§ What needs to be done: Look through the data below for the string "immer", and copy every line where it turns up.

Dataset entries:
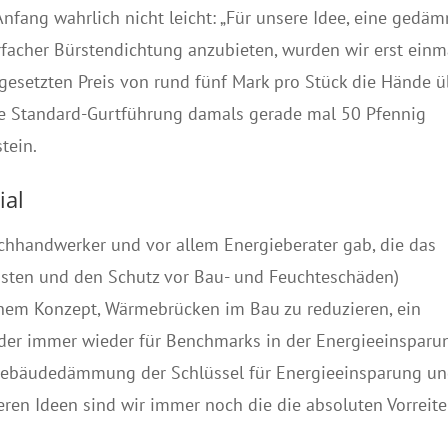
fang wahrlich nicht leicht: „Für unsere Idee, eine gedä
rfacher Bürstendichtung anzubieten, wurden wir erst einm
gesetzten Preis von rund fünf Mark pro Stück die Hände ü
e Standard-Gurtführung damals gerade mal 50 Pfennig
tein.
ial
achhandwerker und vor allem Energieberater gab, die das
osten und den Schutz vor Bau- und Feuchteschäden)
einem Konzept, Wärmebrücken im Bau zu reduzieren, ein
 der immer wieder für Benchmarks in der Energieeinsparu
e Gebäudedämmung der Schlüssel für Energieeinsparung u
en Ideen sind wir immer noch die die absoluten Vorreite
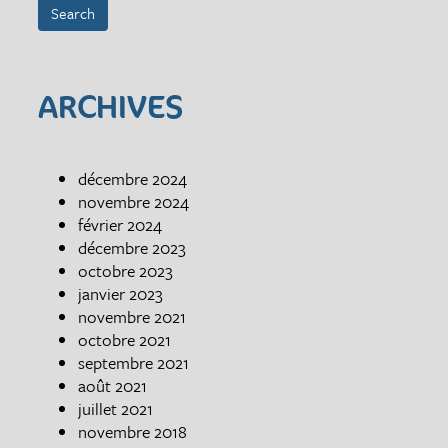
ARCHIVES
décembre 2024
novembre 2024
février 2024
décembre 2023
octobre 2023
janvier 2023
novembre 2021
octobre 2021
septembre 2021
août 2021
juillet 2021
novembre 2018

§ Answer section:
 der immer wieder für Benchmarks in der Energieeinsparu
en Ideen sind wir immer noch die die absoluten Vorreite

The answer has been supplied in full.